The Shravaka disciples,
Both men and women,
Contemplate and practice the Four Noble Truths,
Concealing the real and displaying the expedient.
After Shakyamuni became a Buddha, he first spoke the Avatamsaka Sutra, which very few beings were able to understand. He then “concealed the true and offered the expedient teaching,” and he spoke the Agama Sutras. “Whom should I teach?” the Buddha wondered. Then he recalled, “Previously I had five fellow- cultivators who supported my practice. I should teach them first, because in the past I vowed that when I became a Buddha, I would first teach those who have slandered me, killed me, or treated me badly.” Who had treated the Buddha the worst? If you’ve read the Vajra Sutra, you’ll know about King Kali. On the causal ground, when Shakyamuni Buddha was cultivating as a patient immortal, King Kali had chopped off the limbs of his body. Why?

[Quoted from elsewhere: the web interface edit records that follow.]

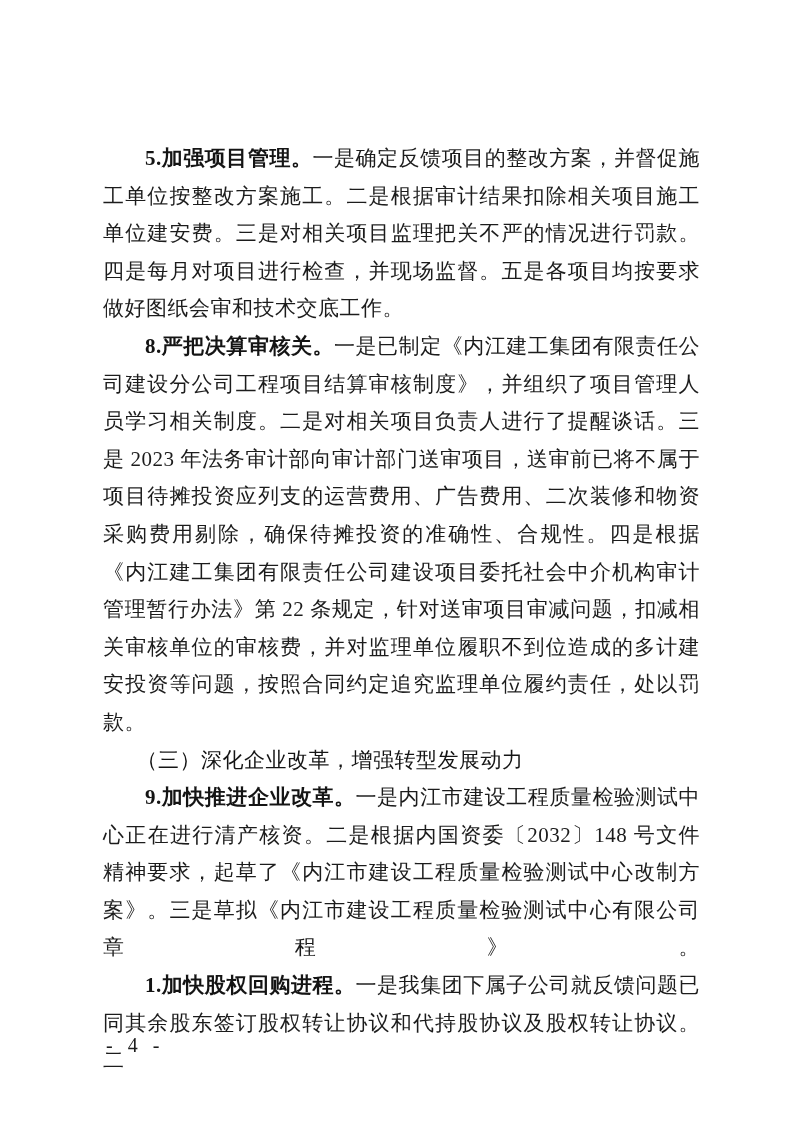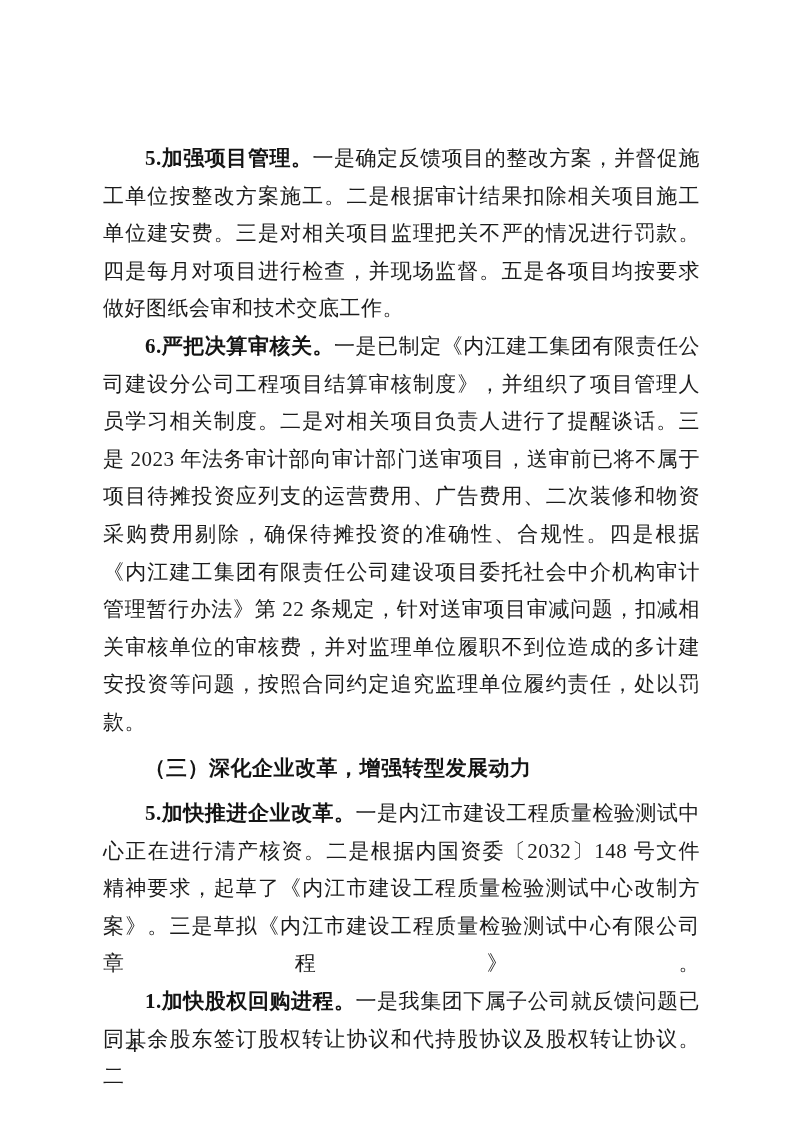--- a/index.html
+++ b/index.html
@@ -32,46 +32,46 @@
     text-indent: 2em;
   }
   .para .lead {
     font-weight: bold;
     color: #141414;
   }
   .para.flush-last {
     text-align-last: justify;
   }
   .section-heading {
-    margin: 8px;
+    margin: 0;
     text-indent: 1.6em;
-    font-weight: bold;
+    font-weight: normal;
     color: #141414;
   }
   .page-number {
     position: absolute;
     left: 106px;
     top: 1034px;
     font-size: 20px;
     letter-spacing: 5px;
     color: #1c1c1c;
   }
 </style>
 </head>
 <body>
 
 <div class="page">
   <div class="body-text">
 
     <p class="para"><span class="lead">5.加强项目管理。</span><span>一是确定反馈项目的整改方案，并督促施工单位按整改方案施工。二是根据审计结果扣除相关项目施工单位建安费。三是对相关项目监理把关不严的情况进行罚款。四是每月对项目进行检查，并现场监督。五是各项目均按要求做好图纸会审和技术交底工作。</span></p>
 
-    <p class="para"><span class="lead">6.严把决算审核关。</span><span>一是已制定《内江建工集团有限责任公司建设分公司工程项目结算审核制度》，并组织了项目管理人员学习相关制度。二是对相关项目负责人进行了提醒谈话。三是 2023 年法务审计部向审计部门送审项目，送审前已将不属于项目待摊投资应列支的运营费用、广告费用、二次装修和物资采购费用剔除，确保待摊投资的准确性、合规性。四是根据《内江建工集团有限责任公司建设项目委托社会中介机构审计管理暂行办法》第 22 条规定，针对送审项目审减问题，扣减相关审核单位的审核费，并对监理单位履职不到位造成的多计建安投资等问题，按照合同约定追究监理单位履约责任，处以罚款。</span></p>
+    <p class="para"><span class="lead">8.严把决算审核关。</span><span>一是已制定《内江建工集团有限责任公司建设分公司工程项目结算审核制度》，并组织了项目管理人员学习相关制度。二是对相关项目负责人进行了提醒谈话。三是 2023 年法务审计部向审计部门送审项目，送审前已将不属于项目待摊投资应列支的运营费用、广告费用、二次装修和物资采购费用剔除，确保待摊投资的准确性、合规性。四是根据《内江建工集团有限责任公司建设项目委托社会中介机构审计管理暂行办法》第 22 条规定，针对送审项目审减问题，扣减相关审核单位的审核费，并对监理单位履职不到位造成的多计建安投资等问题，按照合同约定追究监理单位履约责任，处以罚款。</span></p>
 
     <p class="section-heading">（三）深化企业改革，增强转型发展动力</p>
 
-    <p class="para flush-last"><span class="lead">5.加快推进企业改革。</span><span>一是内江市建设工程质量检验测试中心正在进行清产核资。二是根据内国资委〔2032〕148 号文件精神要求，起草了《内江市建设工程质量检验测试中心改制方案》。三是草拟《内江市建设工程质量检验测试中心有限公司章程》。</span></p>
+    <p class="para flush-last"><span class="lead">9.加快推进企业改革。</span><span>一是内江市建设工程质量检验测试中心正在进行清产核资。二是根据内国资委〔2032〕148 号文件精神要求，起草了《内江市建设工程质量检验测试中心改制方案》。三是草拟《内江市建设工程质量检验测试中心有限公司章程》。</span></p>
 
     <p class="para flush-last"><span class="lead">1.加快股权回购进程。</span><span>一是我集团下属子公司就反馈问题已同其余股东签订股权转让协议和代持股协议及股权转让协议。二</span></p>
 
   </div>
 
   <div class="page-number">- 4 -</div>
 </div>
 
 </body></html>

In that previous life, Shakyamuni Buddha was a skilled cultivator. His body was covered with a thick layer of dust and dirt, and he never went down the mountain. He remained there cultivating ascetic practices. One day King Kali took his concubines-his wives-along on a deer hunt. The women accompanied him into the mountains, but had no interest in hunting with the King. They wanted to have fun on their own. While strolling around in the mountains, they came upon a strange creature. They weren’t quite sure what it was. Its eyebrows were three inches long and its hair was two feet long. Its face seemed to have never been washed, for the dirt caked on it was extremely thick. The dirt on its clothing was at least an inch thick. When these women saw it, they couldn't figure out what it was. They said,“It's a monster! Let's get out of here!”
Then the cultivator said, “You don't have to leave; I'm not a monster.
“It can speak!” they gasped. One of the braver ones asked him, “What are you doing here?”
He replied, “I'm cultivating.”
She asked, “What do you mean by ‘ultivating’?”
He said, “I'm cultivating in order to become a Buddha.” Then he taught them the Dharma.
The women grew friendlier and expressed their concern, “You endure so much difficulty here. What do you eat?”
He answered, “I eat whatever there is-roots and leaves. I don’t go out asking for food from people.”
By that time the women's fears vanished. One of them reached out to touch his eyebrows; another touched his hands, and yet a third patted his face. They viewed the cultivator as something precious and tried to get closer to him.
Meanwhile, King Kali had finished hunting and was looking for his concubines. He found them all gathered around something and tried to see what they were up to. He worked his way slowly toward them, not making a sound, and when he was close enough he saw them talking with a very strange man. What is more, one was touching his hands and another was patting his feet! Seeing them acting so friendly, the King immediately grew jealous. The cultivator was talking to his women about cultivation.
In a rage, the King bellowed, “You have no business cheating my women! What are you cultivating?”
The cultivator replied, “I'm cultivating patience.”
“And what do you mean by ‘patience’?”
“I will not become angry at anyone who scolds or beats me.”